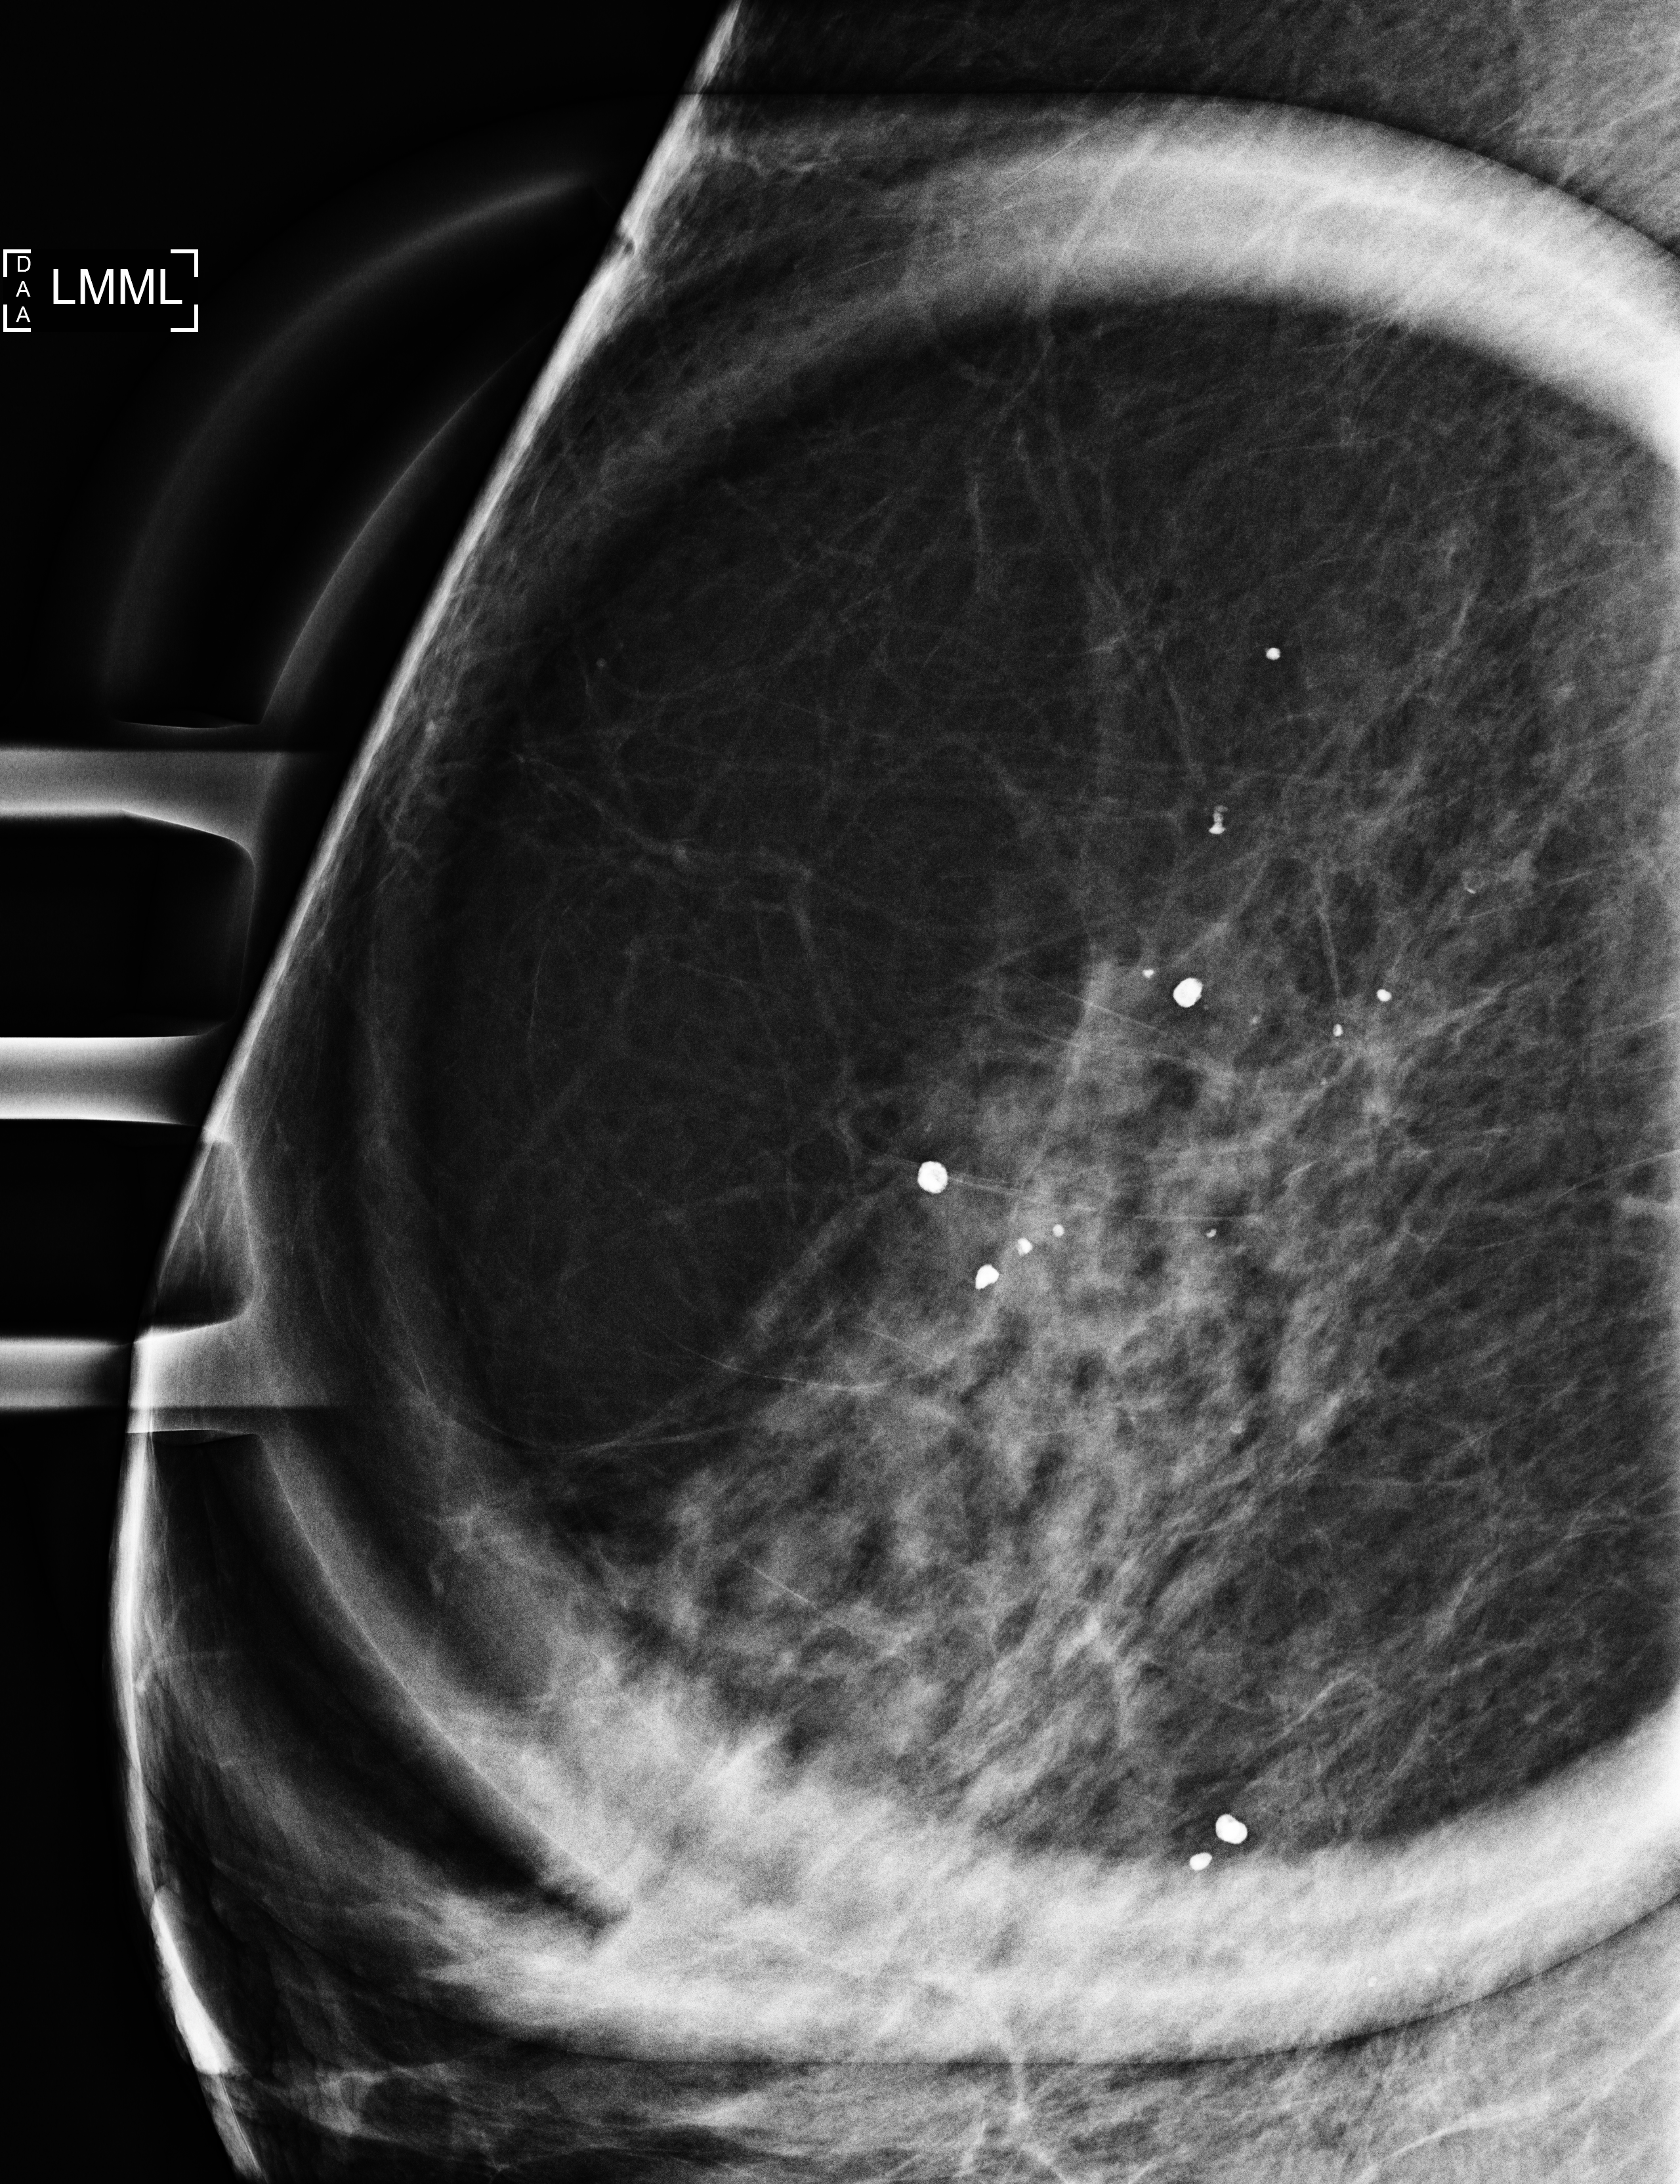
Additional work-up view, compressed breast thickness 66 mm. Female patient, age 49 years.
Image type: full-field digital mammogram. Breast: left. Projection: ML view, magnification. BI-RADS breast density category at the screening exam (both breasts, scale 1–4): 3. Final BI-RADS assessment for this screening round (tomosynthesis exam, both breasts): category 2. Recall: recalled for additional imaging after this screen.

* * *

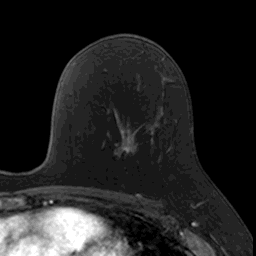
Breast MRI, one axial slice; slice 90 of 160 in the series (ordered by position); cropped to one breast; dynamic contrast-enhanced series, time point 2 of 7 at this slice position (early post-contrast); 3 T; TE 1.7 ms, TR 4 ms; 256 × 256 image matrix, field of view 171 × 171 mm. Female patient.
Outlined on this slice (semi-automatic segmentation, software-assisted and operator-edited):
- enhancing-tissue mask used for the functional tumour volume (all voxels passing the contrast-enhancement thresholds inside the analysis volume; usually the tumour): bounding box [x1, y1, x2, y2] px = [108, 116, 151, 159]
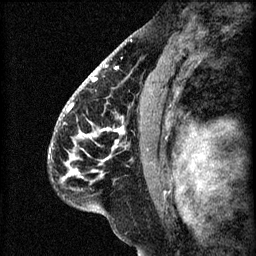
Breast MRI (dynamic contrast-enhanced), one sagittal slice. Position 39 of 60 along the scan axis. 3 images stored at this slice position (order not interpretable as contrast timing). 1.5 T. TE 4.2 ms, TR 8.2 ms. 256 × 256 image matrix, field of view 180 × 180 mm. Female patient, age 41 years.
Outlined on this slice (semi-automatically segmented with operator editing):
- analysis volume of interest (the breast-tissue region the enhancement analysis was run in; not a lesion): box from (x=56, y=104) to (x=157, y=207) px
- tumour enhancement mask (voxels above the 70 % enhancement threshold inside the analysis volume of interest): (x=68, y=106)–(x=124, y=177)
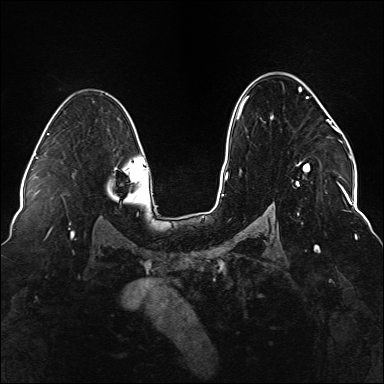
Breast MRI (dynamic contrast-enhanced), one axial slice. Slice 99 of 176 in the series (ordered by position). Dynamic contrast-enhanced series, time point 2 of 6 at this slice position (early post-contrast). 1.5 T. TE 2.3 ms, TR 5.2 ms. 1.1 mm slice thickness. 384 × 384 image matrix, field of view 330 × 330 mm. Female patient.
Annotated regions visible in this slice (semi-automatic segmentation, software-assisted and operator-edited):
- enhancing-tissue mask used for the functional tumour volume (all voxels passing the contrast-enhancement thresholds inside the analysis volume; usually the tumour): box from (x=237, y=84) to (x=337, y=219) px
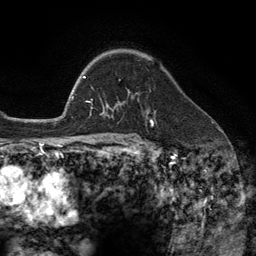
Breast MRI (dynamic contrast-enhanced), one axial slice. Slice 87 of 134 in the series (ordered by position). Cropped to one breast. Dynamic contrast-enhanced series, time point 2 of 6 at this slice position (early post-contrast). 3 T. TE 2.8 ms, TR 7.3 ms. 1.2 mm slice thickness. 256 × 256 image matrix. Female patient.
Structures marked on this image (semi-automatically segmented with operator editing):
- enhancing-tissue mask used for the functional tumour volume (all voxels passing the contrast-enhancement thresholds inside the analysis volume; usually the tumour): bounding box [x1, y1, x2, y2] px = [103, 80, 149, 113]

What is being asked
The answer should consist of all lines from the records above that hold the word "software".

Exercise answer
Outlined on this slice (semi-automatic segmentation, software-assisted and operator-edited):
Annotated regions visible in this slice (semi-automatic segmentation, software-assisted and operator-edited):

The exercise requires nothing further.